I hold a thunderflash prominently for the patrol to see. The commander next to me does the same, and together we pull the strikers. It sounds like a giant match being struck, but doesn’t seem to attract any reaction. I throw mine in a great arc to land near the closest trench. As it leaves my hand I count in my head. I re-take control of my rifle. I get to four. Lightning flashes accompanied by a tremendous bang. The patrol starts shooting. The night air now smells of burnt carbon and fireworks.
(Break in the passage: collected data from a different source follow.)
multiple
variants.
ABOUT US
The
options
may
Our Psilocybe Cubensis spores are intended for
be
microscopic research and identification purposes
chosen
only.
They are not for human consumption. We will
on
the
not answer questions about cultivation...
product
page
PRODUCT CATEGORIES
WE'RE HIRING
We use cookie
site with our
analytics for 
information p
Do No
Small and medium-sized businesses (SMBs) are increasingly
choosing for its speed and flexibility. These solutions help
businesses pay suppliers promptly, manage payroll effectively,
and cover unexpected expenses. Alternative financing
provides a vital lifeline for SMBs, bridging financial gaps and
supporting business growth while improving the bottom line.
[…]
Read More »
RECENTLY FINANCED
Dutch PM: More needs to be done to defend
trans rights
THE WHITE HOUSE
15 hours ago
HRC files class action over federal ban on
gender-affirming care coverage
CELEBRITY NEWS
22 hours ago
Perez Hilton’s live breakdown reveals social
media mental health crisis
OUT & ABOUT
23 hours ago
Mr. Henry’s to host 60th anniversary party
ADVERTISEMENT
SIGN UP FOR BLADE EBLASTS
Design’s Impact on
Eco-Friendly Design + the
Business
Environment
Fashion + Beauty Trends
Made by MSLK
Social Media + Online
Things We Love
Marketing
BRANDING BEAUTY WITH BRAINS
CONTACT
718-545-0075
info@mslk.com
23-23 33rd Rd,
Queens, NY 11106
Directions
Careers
There are shouts of “Stand To!”. We’ve taken them by surprise. Return fire pops and crackles all across the position, not just the trenches closest to us. Most don’t appear to know where we are. I can see muzzle flashes of the closer firers. Each shot is accompanied by a blue flash, and I can tell that they aren’t pointed at me. I hear several flares hiss up and burst with a soft pop. A series of short-lived, cold suns brighten the neighbourhood. Sharp, moving shadows subside as they drift downwards on a parachute. Clear fire orders can be heard and the shooting slows slightly.
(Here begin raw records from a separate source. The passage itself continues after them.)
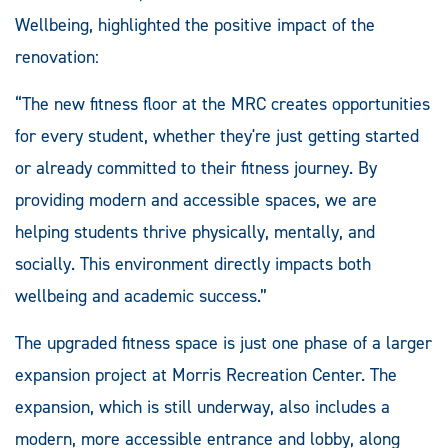
Wellbeing, highlighted the positive impact of the
renovation:
“The new fitness floor at the MRC creates opportunities
for every student, whether they're just getting started
or already committed to their fitness journey. By
providing modern and accessible spaces, we are
helping students thrive physically, mentally, and
socially. This environment directly impacts both
wellbeing and academic success.”
The upgraded fitness space is just one phase of a larger
expansion project at Morris Recreation Center. The
expansion, which is still underway, also includes a
modern, more accessible entrance and lobby, along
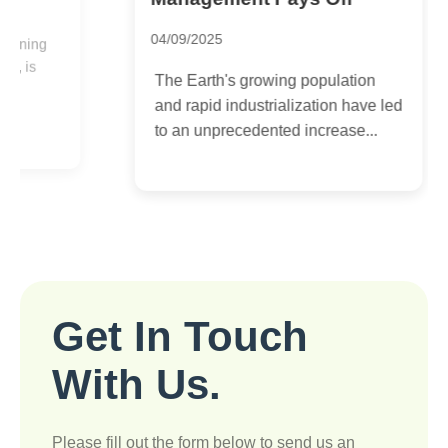
3
04/09/2025
I
The Earth's growing population
e
and rapid industrialization have led
c
to an unprecedented increase...
t
Get In Touch
With Us.
Please fill out the form below to send us an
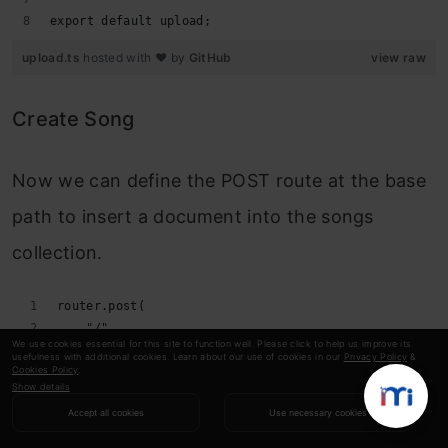
export default upload;
upload.ts
hosted with ❤ by
GitHub
view raw
Create Song
Now we can define the POST route at the base
path to insert a document into the songs
collection.
router.post(
    "/",
We use cookies essential for this site to function well. Please click to help us improve its
    upload.single("song"),
usefulness with additional cookies. Learn about our use of cookies in our
Privacy Policy
&
Cookies Policy
.
    asyncHandler(async (req: Request, res: Response) 
Show details
        const db = getDb();
Accept all cookies
Use necessary cookies
        const collection = db.collection<Song>("song"
        if (!req.file?.filename) {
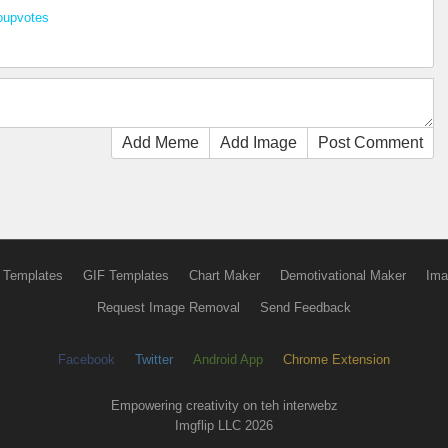
oupvotes
Add Meme
Add Image
Post Comment
 Templates
GIF Templates
Chart Maker
Demotivational Maker
Ima
Request Image Removal
Send Feedback
Facebook
Twitter
Android App
Chrome Extension
Empowering creativity on teh interwebz
Imgflip LLC 2026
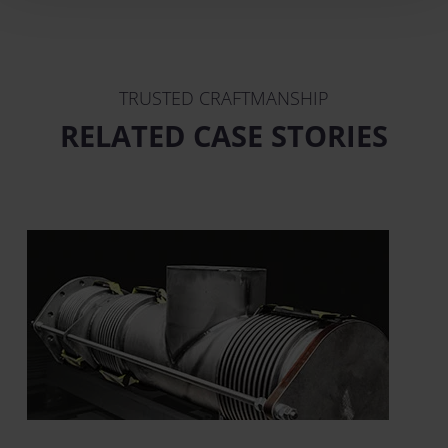
TRUSTED CRAFTMANSHIP
RELATED CASE STORIES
Surprise over, we leave in reverse order. While I provide covering fire, a comrade runs into the tripwire we marked and gets tangled. Three others bunch round to help. I hear inventive swearing and the flare fizzing. I close one eye to preserve my night vision, they are clearly silhouetted. Before following I find a smoke grenade and pull the pin. I check the breeze, release the lever and lob it to obscure my departure.

Speed is now more important than stealth. I charge past my friends, beyond the flare light, throwing myself onto the ground. I fire a few times until they thunder past me. The commander shouts to regroup at the lone tree. I sprint after them. When I get to the tree there is a feeling of exhilaration. Clouds of steam show how much exercise we’ve done. Behind us there is still shooting. I pull a water bottle from my belt, it is chilled as though from the fridge and it tastes sweet. 


Part 3: Reflective commentary

Free writing is new to me, I hadn’t previously written from a prompt. Usually I have an idea for a story, I think about it and then type. The free write shown here is a straight first draft, and I stopped when I got to the requisite word count. It triggered memories of 25+ years ago when I regularly walked in the dark.

I originally tried to write some fiction based on the freewrite. I took a piece that I had written for the online tutorial and tried to see how I could use the techniques learnt in the tutorial. I wrote about 400 words but decided that the link to the freewrite was tenuous. So I decided to try writing what I knew, and wrote an autobiographical piece that directly flowed from the freewrite. While writing it I consciously tried to describe the scene in terms of sight, sound, smell and hearing as per exercise 3.3 in the coursebook. The first draft came out at almost double the required word count, however reading it back I felt that I could edit it to fit.

I posted the first draft of Part 1 & Part 2 on the Forum (Kemp, 2013) in the hope of getting some feedback. There was one response, which made some suggestions which I directly incorporated into a second draft ([REDACTED], 2013). As well as those suggestions I re-ordered some paragraphs to make the narrative flow better, re-wrote it into present tense and removed repetition and superfluous words as per the feedback from the online tutorial. This brought the draft down to just over 800 words, which although on the high end was within the tolerance allowed. I then posted this revised draft on the forum in case there was any further feedback. A few days later I then re-edited to make it shorter, testing each word for necessity.